それでもミシンを買いました 5  苦闘

     ネジを外して、鉄板外して、ボビン取り出して、カマをのネジを調節して、戻して、試し縫いして・・・
     なんて面倒なんだろう・・・ 調子が合うまでこれをくりかえすっていうの?

     兄ちゃん曰く、
     「僕らでも一発で調子を合わせられるようになるのに10年かかりましたからね」
     げ・・・ マジですか? 
     なんでも、調子を合わせるのに10回くらいはこの作業を繰り返さなければならないらしい。
     しかも、何回も作業を繰り返すと、カマを傷める元になるから、できるだけ少ない回数で
     調節するのが望ましいのだそうだ。
     ますます面倒だな(-_-;)  しかも布の厚さが変わるごとに調節をし直さないといけないらしい。
     すでに気持ちが重くなってくる。 このミシンじゃダメかも・・・

     にゃおは、ふと疑問に感じたことを兄ちゃんに尋ねた。
     「裾上げなんかしてて、布の厚さが変わる場所に来たら、そこでストップして、今みたいに
     調節し直すんですか?」
     「そうなりますね。 でないと、今みたいにツレますから」
     あう・・・( ̄□ ̄;)!! これはダメだ。
     そして、この兄ちゃんの一言が、にゃおを禁断のゾーンへと導いてしまうのだった。

     「それは厳しいですねぇ。 自動糸調節のついたものはないんですか?」
     にゃおは、口にしてはいけないことを言ってしまった。
     この時、にゃおの頭の中には昔のミシンの姿が浮かんでいた。 確か、糸調節をするダイヤル
     みたいなのがあって、それを回して調節していた記憶があった。 このミシンにはその
     ダイヤルすらついていない。 そういうのはないのか? という意味でだったのだけど、
     15年ぶりのミシンはあまりにも久しぶりすぎて、各部分の名称なんかも忘れていた。
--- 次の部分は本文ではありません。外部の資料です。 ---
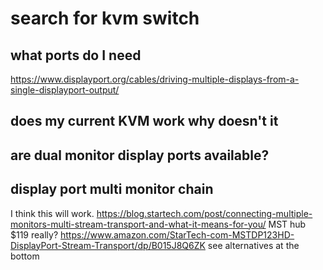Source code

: # search for kvm switch

## what ports do I need

https://www.displayport.org/cables/driving-multiple-displays-from-a-single-displayport-output/

## does my current KVM work why doesn't it

## are dual monitor display ports available?

## display port multi monitor chain

I think this will work.
https://blog.startech.com/post/connecting-multiple-monitors-multi-stream-transport-and-what-it-means-for-you/
MST hub $119 really?
https://www.amazon.com/StarTech-com-MSTDP123HD-DisplayPort-Stream-Transport/dp/B015J8Q6ZK
see alternatives at the bottom

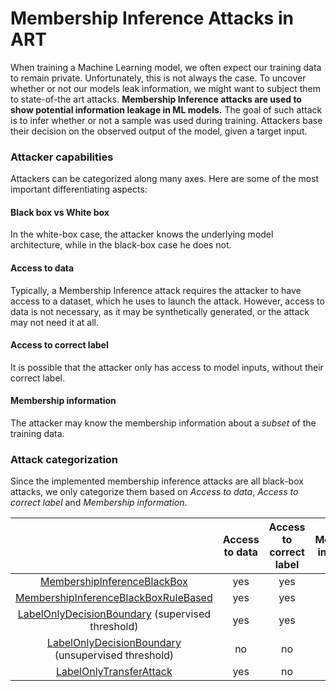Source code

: # Membership Inference Attacks in ART

When training a Machine Learning model, we often expect our training data to remain private.
Unfortunately, this is not always the case.
To uncover whether or not our models leak information, we might want to subject them to state-of-the art attacks.
**Membership Inference attacks are used to show potential information leakage in ML models.**
The goal of such attack is to infer whether or not a sample was used during training.
Attackers base their decision on the observed output of the model, given a target input. 

### Attacker capabilities
Attackers can be categorized along many axes. 
Here are some of the most important differentiating aspects:

#### Black box vs White box
In the white-box case, the attacker knows the underlying model architecture, while in the black-box case he does not.

#### Access to data
Typically, a Membership Inference attack requires the attacker to have access to a dataset, which he uses to launch the attack.
However, access to data is not necessary, as it may be synthetically generated, or the attack may not need it at all.

#### Access to correct label
It is possible that the attacker only has access to model inputs, without their correct label.

#### Membership information
The attacker may know the membership information about a *subset* of the training data.

### Attack categorization
Since the implemented membership inference attacks are all black-box attacks, we only categorize them based on _Access to data_, _Access to correct label_ and _Membership information_.

|                                                    | Access to data | Access to correct label | Membership information |
|:--------------------------------------------------:|:--------------:|:-----------------------:|:----------------------:|
| [MembershipInferenceBlackBox](../notebooks/attack_membership_inference.ipynb)                        |       yes      |           yes           |           yes          |
| [MembershipInferenceBlackBoxRuleBased](../notebooks/attack_membership_inference.ipynb)               |       yes      |           yes           |           no           |
| [LabelOnlyDecisionBoundary](label_only_membership_inference.ipynb) (supervised threshold)   |       yes      |           yes           |           yes          |
| [LabelOnlyDecisionBoundary](label_only_membership_inference.ipynb) (unsupervised threshold) |       no       |            no           |           no           |
| [LabelOnlyTransferAttack](label_only_transfer_attack.ipynb)                            |       yes      |            no           |           yes          |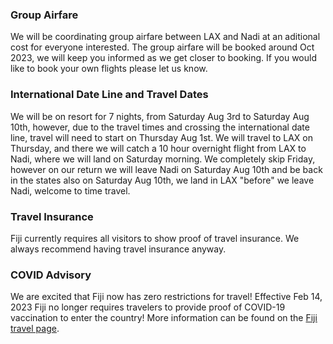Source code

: ### Group Airfare

We will be coordinating group airfare between LAX and Nadi at an aditional cost for everyone interested. The group airfare will be booked around Oct 2023, we will keep you informed as we get closer to booking. If you would like to book your own flights please let us know.

### International Date Line and Travel Dates

We will be on resort for 7 nights, from Saturday Aug 3rd to Saturday Aug 10th, however, due to the travel times and crossing the international date line, travel will need to start on Thursday Aug 1st. We will travel to LAX on Thursday, and there we will catch a 10 hour overnight flight from LAX to Nadi, where we will land on Saturday morning. We completely skip Friday, however on our return we will leave Nadi on Saturday Aug 10th and be back in the states also on Saturday Aug 10th, we land in LAX "before" we leave Nadi, welcome to time travel. 


### Travel Insurance

Fiji currently requires all visitors to show proof of travel insurance. We always recommend having travel insurance anyway.

### COVID Advisory

We are excited that Fiji now has zero restrictions for travel! Effective Feb 14, 2023 Fiji no longer requires travelers to provide proof of COVID-19 vaccination to enter the country! More information can be found on the [Fiji travel page](https://www.fiji.travel/covid-19/travelling-to-fiji).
     兄ちゃんは、「今、ちょうど、車に積んでるのがあるんで、それを見てみますか?」と言った。
     この時、にゃおはすでに兄ちゃんの罠にはまっていたのかもしれない。
     兄ちゃんは車に戻って、別のミシンを一台持って来た。 ジャノメ製品だ。 
     出して見ると、それは今まで目の前に置かれたミシンとは比べ物にならないくらい立派な
     ものだということが、素人のにゃおにもハッキリわかった。 持ち運びのできるハードケース付き
     だし、サイズもそれまでのミシンより一回りくらい大きい。 そして、小窓がついていた。
     コンピューターミシンだという。 縫い方など、ワンタッチで記憶させたりできるらしい。 糸の
     縫い幅なども自由自在にコントロールできるようだ。 確かに操作は楽みたい。
     「これだと、自動糸調節がついてるんで、途中で布の厚さが変っても今みたいにツレる
     事もないし、調節する必要もないですよ」
     兄ちゃんは、そのミシンにも、にゃお自身にボビンの糸を巻かせたり、上糸や下糸の準備を
     実践させた。 そのあとで、見ててくださいと、まずは、にゃおが用意していた薄手の布を
     縫って見せた。
     確かに、いきなりキレイに縫えた。 今度は、兄ちゃんが持参した厚い布を取り出す。 それは
     キルティング生地を4つ折りにしたくらいの厚さのものだったが、薄手の布と取り替えてすぐに
     キレイな縫い目を披露してくれた。 ああ、これは楽!!

     「これ、いいですねぇ」
     きっと、にゃおのその言葉にはもう、これが欲しいっていう無意識のメッセージが溢れていた
     のだろう。 

     「ただ、こちらは、ちょっと高くなるんですよ」
     「おいくらなんですか?」
     「え〜と、21万8000円になりますね」

     はぁぁぁぁぁ〜〜〜???
     に・・・にじゅういちまん、はっせんえん???( ̄□ ̄;)!!

     にゃおは、卒倒しそうになった(いや、この時、卒倒しとけばよかったかも)。